Нет, Исаак Григорьевич не шутит. Такая болезнь бывает. Человек лишается возможности выделять слезы, глаза у него высыхают, и он слепнет.
— Как-нибудь в другой раз я расскажу вам об этом подробнее, — обещает Исаак Григорьевич.
Я понимаю: сейчас он занят, ему некогда читать мне лекции. Врачи вообще неохотно распространяются о больных и их болезнях здесь, в институте, где все могут их услышать. Но мне нужно не «как-нибудь в другой раз», а сегодня. И я добиваюсь этого очень просто.
По состоянию здоровья мне разрешено ежедневно гулять в течение двух-трех часов. Я хожу пешком на набережную, любуюсь изумительной одесской лестницей к морю, знакомой всем по кинофильму «Броненосец Потемкин»; памятникам «дюку Ришелье»; смотрю на пароходы в порту, на мол, уходящий далеко и оканчивающийся каким-то наивно-детским сооружением, сладко-белым, как марципанный торт (толком разглядеть его не могу, моих глаз на это не хватает). Обратный путь мой идет уже всегда по торговым улицам. Покупаю для наших больных — кому цветок, кому конфету, пирожное для девочки Жени, нехитрые игрушки для малышей.

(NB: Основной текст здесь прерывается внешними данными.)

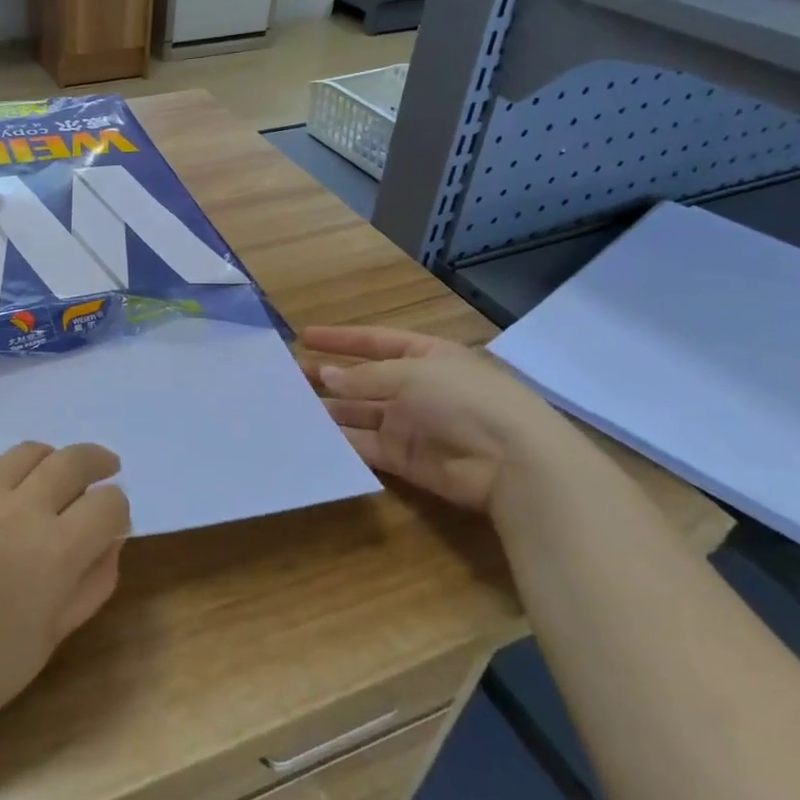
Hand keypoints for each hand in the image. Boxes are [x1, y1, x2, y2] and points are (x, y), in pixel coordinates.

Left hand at [0, 443, 130, 738]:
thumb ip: (94, 580)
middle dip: (97, 462)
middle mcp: (19, 510)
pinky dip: (2, 468)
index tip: (112, 518)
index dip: (117, 509)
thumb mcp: (55, 633)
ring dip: (50, 461)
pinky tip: (0, 489)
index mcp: (55, 552)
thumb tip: (112, 536)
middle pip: (73, 460)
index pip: (108, 503)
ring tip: (51, 477)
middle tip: (104, 466)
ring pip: (29, 451)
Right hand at [303, 326, 572, 512]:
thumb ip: (364, 378)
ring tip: (288, 406)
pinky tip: (310, 436)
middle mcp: (414, 387)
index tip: (303, 336)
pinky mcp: (403, 458)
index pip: (373, 341)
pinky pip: (364, 445)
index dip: (339, 339)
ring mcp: (408, 423)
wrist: (512, 462)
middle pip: (361, 379)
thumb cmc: (464, 400)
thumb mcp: (412, 375)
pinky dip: (339, 441)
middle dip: (327, 376)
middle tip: (287, 376)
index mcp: (424, 355)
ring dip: (327, 409)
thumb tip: (325, 376)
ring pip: (358, 413)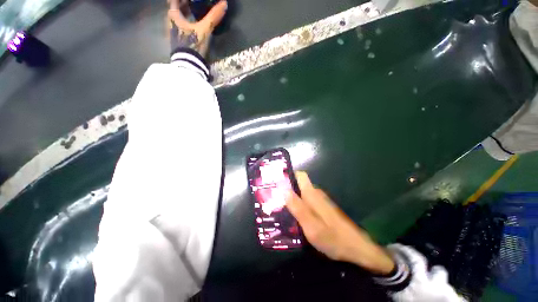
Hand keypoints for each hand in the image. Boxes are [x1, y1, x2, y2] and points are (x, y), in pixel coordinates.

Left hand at [168, 0, 227, 56]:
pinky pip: (179, 28)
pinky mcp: (177, 42)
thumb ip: (213, 17)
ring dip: (184, 15)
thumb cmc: (193, 43)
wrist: (188, 64)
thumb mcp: (204, 29)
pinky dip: (185, 24)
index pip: (174, 1)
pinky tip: (192, 27)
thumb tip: (224, 3)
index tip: (189, 0)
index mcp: (173, 16)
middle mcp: (170, 22)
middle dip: (183, 5)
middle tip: (193, 3)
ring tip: (193, 14)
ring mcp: (172, 33)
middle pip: (175, 9)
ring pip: (177, 19)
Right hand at [286, 172, 394, 274]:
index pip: (300, 175)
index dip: (288, 175)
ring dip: (290, 199)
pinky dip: (297, 206)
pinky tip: (292, 217)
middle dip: (286, 189)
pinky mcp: (321, 209)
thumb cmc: (333, 237)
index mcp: (312, 194)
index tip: (276, 182)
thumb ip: (297, 207)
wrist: (356, 248)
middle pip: (298, 185)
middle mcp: (316, 194)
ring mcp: (319, 201)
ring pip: (301, 194)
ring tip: (278, 208)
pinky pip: (306, 202)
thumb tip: (284, 189)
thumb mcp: (311, 225)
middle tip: (273, 199)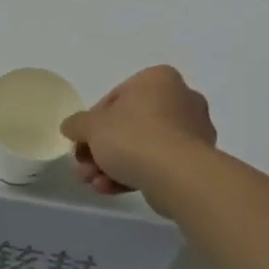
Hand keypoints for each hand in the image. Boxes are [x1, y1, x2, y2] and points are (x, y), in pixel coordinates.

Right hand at [59, 66, 216, 208]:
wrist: (177, 175)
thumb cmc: (132, 137)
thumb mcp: (90, 126)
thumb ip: (76, 124)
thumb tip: (72, 127)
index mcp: (157, 80)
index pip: (114, 99)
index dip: (91, 124)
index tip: (80, 143)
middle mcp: (181, 99)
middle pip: (127, 125)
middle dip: (100, 150)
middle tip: (84, 168)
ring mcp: (192, 131)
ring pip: (141, 147)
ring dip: (112, 165)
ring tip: (95, 184)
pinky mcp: (196, 160)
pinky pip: (157, 163)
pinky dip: (133, 174)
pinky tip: (111, 189)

Сегодня я не иду в город. Усаживаюсь неподалеку от института, на лавочке под деревом. Здесь мимо меня пройдут после работы наши врачи, я их обо всем и расспрошу.
Сижу и жду.
Вот они идут целой группой — среди них и Исаак Григорьевич. Я присоединяюсь к ним, мы идем вместе в город. И вот что я узнаю от них.
Человеческий глаз постоянно увлажняется необильной слезой. Это происходит непрерывно и незаметно для нас: влагу все время выделяют слезные железы, находящиеся в самом глазу (в глазном веке и у края орбиты). Когда веки мигают, эти слезы омывают роговицу. Но бывает так, что слезные железы, выделяющие необходимые для глаз слезы, заболевают и гибнут. Роговица высыхает, — человек слепнет оттого, что на роговице появляется бельмо. Это бельмо нельзя устранить путем пересадки роговицы: здоровая роговица, пересаженная в высыхающий глаз, тоже высыхает — из-за того же отсутствия увлажняющей глаз слезы.